> [DESCRIPTION OF THE TASK]: Please write out every line of text in the material below word for word, keeping each line as it appears. Leave the pictures out.

> [SUPPLIED DATA]:
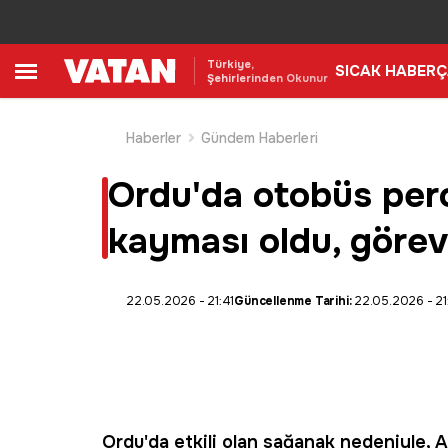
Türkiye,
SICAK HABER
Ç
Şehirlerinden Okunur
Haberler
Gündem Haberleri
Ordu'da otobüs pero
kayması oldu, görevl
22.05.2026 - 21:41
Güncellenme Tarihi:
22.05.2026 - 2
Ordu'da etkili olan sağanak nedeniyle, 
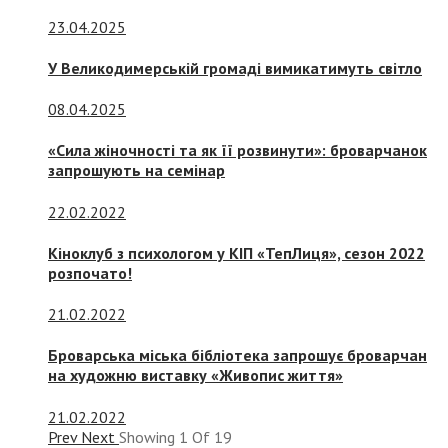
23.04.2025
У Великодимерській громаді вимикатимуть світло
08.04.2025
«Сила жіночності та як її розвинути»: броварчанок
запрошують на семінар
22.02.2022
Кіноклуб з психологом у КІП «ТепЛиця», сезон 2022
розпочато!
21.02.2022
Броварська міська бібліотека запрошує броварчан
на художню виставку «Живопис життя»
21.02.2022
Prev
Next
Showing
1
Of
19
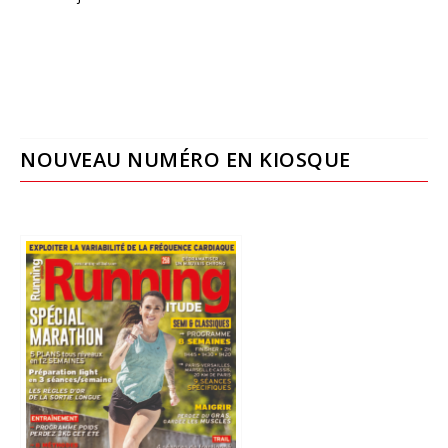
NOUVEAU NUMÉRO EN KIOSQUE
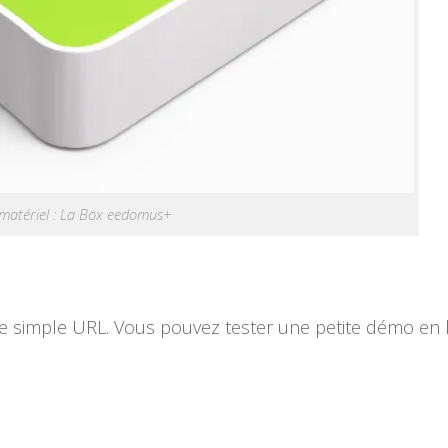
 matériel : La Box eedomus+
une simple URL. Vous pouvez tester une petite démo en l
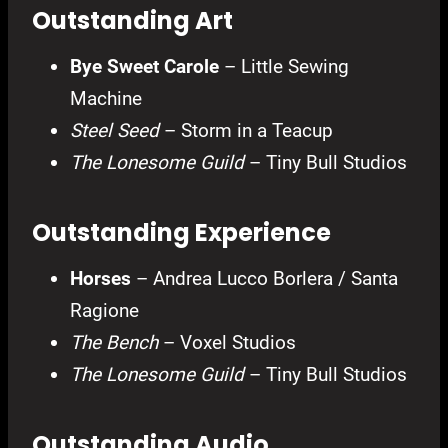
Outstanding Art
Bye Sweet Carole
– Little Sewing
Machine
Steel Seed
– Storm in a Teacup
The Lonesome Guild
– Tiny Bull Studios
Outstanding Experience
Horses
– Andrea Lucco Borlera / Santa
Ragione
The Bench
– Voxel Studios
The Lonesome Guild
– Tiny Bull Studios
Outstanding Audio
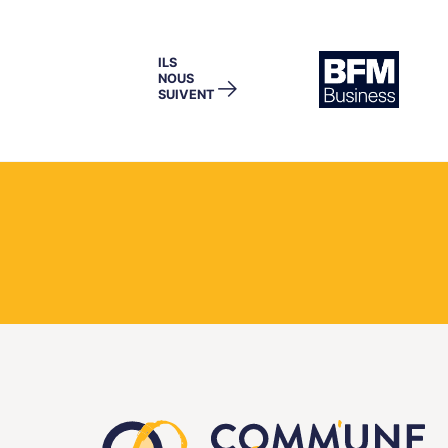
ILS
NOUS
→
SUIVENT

> [TASK OUTPUT]:
Türkiye,
SICAK HABER
Ç
Şehirlerinden Okunur
Haberler
Gündem Haberleri
Ordu'da otobüs pero
kayması oldu, görevl
22.05.2026 - 21:41
Güncellenme Tarihi:
22.05.2026 - 2
Ordu'da etkili olan sağanak nedeniyle, 
23.04.2025
У Великодимерській громаді вимикатимуть світло
08.04.2025
«Сила жіночності та як її розвинути»: броварчанок
запрошують на семінар
22.02.2022
Кіноклуб з психологом у КІП «ТепЛиця», сезон 2022
розпочато!
21.02.2022
Броварська міська бібліотека запрошує броварчан
на художню виставку «Живопис життя»
21.02.2022
Prev
Next
Showing
1
Of
19
NOUVEAU NUMÉRO EN KIOSQUE
 matériel : La Box eedomus+
une simple URL. Vous pouvez tester une petite démo en l
Outstanding Art
Bye Sweet Carole
– Little Sewing
Machine
Steel Seed
– Storm in a Teacup
The Lonesome Guild
– Tiny Bull Studios
Outstanding Experience
Horses
– Andrea Lucco Borlera / Santa
Ragione
The Bench
– Voxel Studios
The Lonesome Guild
– Tiny Bull Studios
Outstanding Audio
ILS
NOUS
→
SUIVENT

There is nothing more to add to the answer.